(Quoted passage):
______________________________

PacLII Home | Databases | WorldLII | Search | Feedback

Court of Appeal of Tonga

You are here:  PacLII >> Databases >> Court of Appeal of Tonga >> 2014 >> [2014] TOCA 4

Database Search | Name Search | Recent Decisions | Noteup | LawCite | Download | Help

Public Service Commission v Fukofuka [2014] TOCA 4; AC 7 of 2013 (9 April 2014)

IN THE COURT OF APPEAL OF TONGA
CIVIL JURISDICTION
AC 7 of 2013
NUKU'ALOFA REGISTRY [CV121 of 2011]


BETWEEN :


1. PUBLIC SERVICE COMMISSION
2. KINGDOM OF TONGA
Appellants


AND:


VILIAMI FUKOFUKA
Respondent


Coram : Salmon J
Blanchard J
Ward J


Counsel : Mr Adsett AG & Ms Kautoke & Ms Katoa for the Appellants
Mr Niu SC for the Respondent


Date of Hearing : 2 April 2014
Date of Judgment : 9 April 2014


JUDGMENT OF THE COURT


[1] This appeal is against a judgment of the Lord Chief Justice in which he upheld a claim by the respondent for damages for wrongful dismissal.


Background


[2] On 17 January 2007 the respondent was appointed by contract as Head of Department for the Ministry of Education, Women's Affairs and Culture. His appointment commenced on 1 January 2007 and was for a period of 2 years with the opportunity for extension for another 3 years. The contract was in fact extended for the further period ending on 1 January 2012. The contract was varied in 2008. The principal purpose of the variation was to provide certain additional benefits to the respondent.


[3] Central to the arguments in this Court and the Court below was clause 21 of the original contract which provided:


"Application of Public Service Act, Public Finance Management Act and Regulations.


The provisions of the Public Service Act 2002 any Public Service Regulations and the Public Finance Management Act 2002 shall apply to the parties to this Contract."


[4] It will be noted that one of the statutes referred to in the clause set out above is the "Public Service Act 2002". At the time the contract was entered into s.20 of that Act provided:


"A Head of Department or employee of the Public Service shall take a leave of absence upon registering as a candidate for election to the Legislative Assembly and shall resign if elected."

______________________________

(Records shown):
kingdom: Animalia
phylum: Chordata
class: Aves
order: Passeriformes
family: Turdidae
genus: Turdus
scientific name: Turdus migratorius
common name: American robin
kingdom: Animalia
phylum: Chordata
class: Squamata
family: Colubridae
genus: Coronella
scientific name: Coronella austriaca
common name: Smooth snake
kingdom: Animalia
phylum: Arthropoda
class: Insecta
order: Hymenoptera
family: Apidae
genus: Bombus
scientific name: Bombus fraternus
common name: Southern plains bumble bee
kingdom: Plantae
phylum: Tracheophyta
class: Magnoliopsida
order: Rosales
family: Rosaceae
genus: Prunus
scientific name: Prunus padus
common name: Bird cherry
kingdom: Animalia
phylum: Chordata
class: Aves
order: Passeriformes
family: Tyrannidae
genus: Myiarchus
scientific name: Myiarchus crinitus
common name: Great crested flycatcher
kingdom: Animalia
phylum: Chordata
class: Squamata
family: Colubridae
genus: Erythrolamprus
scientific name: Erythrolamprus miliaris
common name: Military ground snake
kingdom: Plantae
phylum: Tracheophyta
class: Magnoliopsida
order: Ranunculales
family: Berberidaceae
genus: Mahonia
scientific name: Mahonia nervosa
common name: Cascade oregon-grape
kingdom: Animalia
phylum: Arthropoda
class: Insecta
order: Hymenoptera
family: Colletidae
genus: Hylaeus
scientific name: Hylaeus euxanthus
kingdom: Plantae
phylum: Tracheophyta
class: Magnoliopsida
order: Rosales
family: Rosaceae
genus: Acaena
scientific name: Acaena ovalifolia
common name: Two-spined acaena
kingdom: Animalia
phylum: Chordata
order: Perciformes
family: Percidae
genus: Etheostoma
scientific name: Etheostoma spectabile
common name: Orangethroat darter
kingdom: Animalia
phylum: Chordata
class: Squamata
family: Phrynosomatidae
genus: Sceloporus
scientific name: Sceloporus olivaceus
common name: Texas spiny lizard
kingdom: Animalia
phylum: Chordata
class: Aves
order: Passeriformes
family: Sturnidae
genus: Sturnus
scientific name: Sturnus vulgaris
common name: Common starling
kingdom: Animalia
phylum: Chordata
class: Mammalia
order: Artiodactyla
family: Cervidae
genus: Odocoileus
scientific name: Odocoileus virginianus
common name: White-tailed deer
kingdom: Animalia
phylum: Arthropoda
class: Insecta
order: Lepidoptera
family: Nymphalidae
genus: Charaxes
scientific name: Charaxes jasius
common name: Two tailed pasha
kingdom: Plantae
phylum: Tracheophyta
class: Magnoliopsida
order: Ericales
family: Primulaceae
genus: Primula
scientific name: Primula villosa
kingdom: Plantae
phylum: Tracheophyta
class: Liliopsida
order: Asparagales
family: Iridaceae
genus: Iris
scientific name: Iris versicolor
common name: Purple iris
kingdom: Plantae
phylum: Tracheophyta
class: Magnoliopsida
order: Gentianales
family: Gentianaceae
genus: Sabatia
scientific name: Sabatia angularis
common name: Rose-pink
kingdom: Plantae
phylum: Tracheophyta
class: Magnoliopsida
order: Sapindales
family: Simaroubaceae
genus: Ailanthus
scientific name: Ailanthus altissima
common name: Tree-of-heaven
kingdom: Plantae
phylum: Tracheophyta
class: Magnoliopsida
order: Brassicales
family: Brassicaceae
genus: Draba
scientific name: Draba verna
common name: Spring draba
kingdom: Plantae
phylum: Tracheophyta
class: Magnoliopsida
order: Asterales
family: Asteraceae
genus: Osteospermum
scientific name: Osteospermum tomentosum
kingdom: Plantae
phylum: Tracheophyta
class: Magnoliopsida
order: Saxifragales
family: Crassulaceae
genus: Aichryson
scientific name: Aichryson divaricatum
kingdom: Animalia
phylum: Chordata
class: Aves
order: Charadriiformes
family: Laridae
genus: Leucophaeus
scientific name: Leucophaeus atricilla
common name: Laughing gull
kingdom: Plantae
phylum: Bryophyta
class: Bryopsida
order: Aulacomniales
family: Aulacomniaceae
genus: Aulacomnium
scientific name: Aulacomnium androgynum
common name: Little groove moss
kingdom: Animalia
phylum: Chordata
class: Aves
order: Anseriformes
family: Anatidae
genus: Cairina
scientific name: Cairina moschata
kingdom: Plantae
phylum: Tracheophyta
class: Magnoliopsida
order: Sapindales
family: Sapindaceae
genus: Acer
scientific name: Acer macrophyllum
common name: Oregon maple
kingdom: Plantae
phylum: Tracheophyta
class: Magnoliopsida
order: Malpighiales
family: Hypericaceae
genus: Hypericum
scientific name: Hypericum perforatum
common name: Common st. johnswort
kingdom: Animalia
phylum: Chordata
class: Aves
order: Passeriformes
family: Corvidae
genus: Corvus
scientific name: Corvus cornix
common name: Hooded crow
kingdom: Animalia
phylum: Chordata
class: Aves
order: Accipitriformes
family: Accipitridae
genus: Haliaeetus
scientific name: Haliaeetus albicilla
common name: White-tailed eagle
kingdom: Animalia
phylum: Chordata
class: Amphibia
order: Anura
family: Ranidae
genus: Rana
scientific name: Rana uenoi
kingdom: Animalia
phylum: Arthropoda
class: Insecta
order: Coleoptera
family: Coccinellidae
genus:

______________________________

(Exercises to complete):
**a)** Answer these questions about the Tonga wrongful dismissal judgment, one line each:
(i) On what date was the appeal heard?
(ii) For how long did the respondent's original appointment run, before any extension?
(iii) Which clause of the original contract was central to the arguments in both courts?
**b)** Please carry on the Tonga wrongful dismissal judgment from its last sentence.

(Answers for this exercise):
**a)**
(i) 2 April 2014
(ii) 2 years
(iii) Clause 21

**b)**
[5] On the 20th September 2010 the Public Service Act was amended by the Public Service (Amendment) Act 2010. The amending Act emphasises the apolitical nature of the Public Service. S 18 of that Act deleted S 20 of the 2002 Act and replaced it with a new S 20:


20 - "Candidacy for Legislative Assembly, town officer or district officer."


"A Chief Executive Officer or employee in the Public Service shall resign upon registering as a candidate for Election to the Legislative Assembly, the office of town officer or district officer."


[6] It can be seen that the amendment made a significant change to the law. Whereas previously an employee could take leave of absence upon registering as a candidate for election and was required to resign only if elected, the new provision required an employee to resign upon registering as a candidate.


[7] About a month prior to the passing of the 2010 amendment the Crown gave notice that a general election would be held on 25 November 2010 and that candidates must register on 21 October 2010.


[8] The passing of the amendment raised questions about its consequences. To answer one of these questions the Public Service Commission (the Commission) wrote to all Heads of Department advising that:


"for Civil Servants intending to resign from the Public Service so they can register as a Parliamentary Candidate, the period of notice will be waived."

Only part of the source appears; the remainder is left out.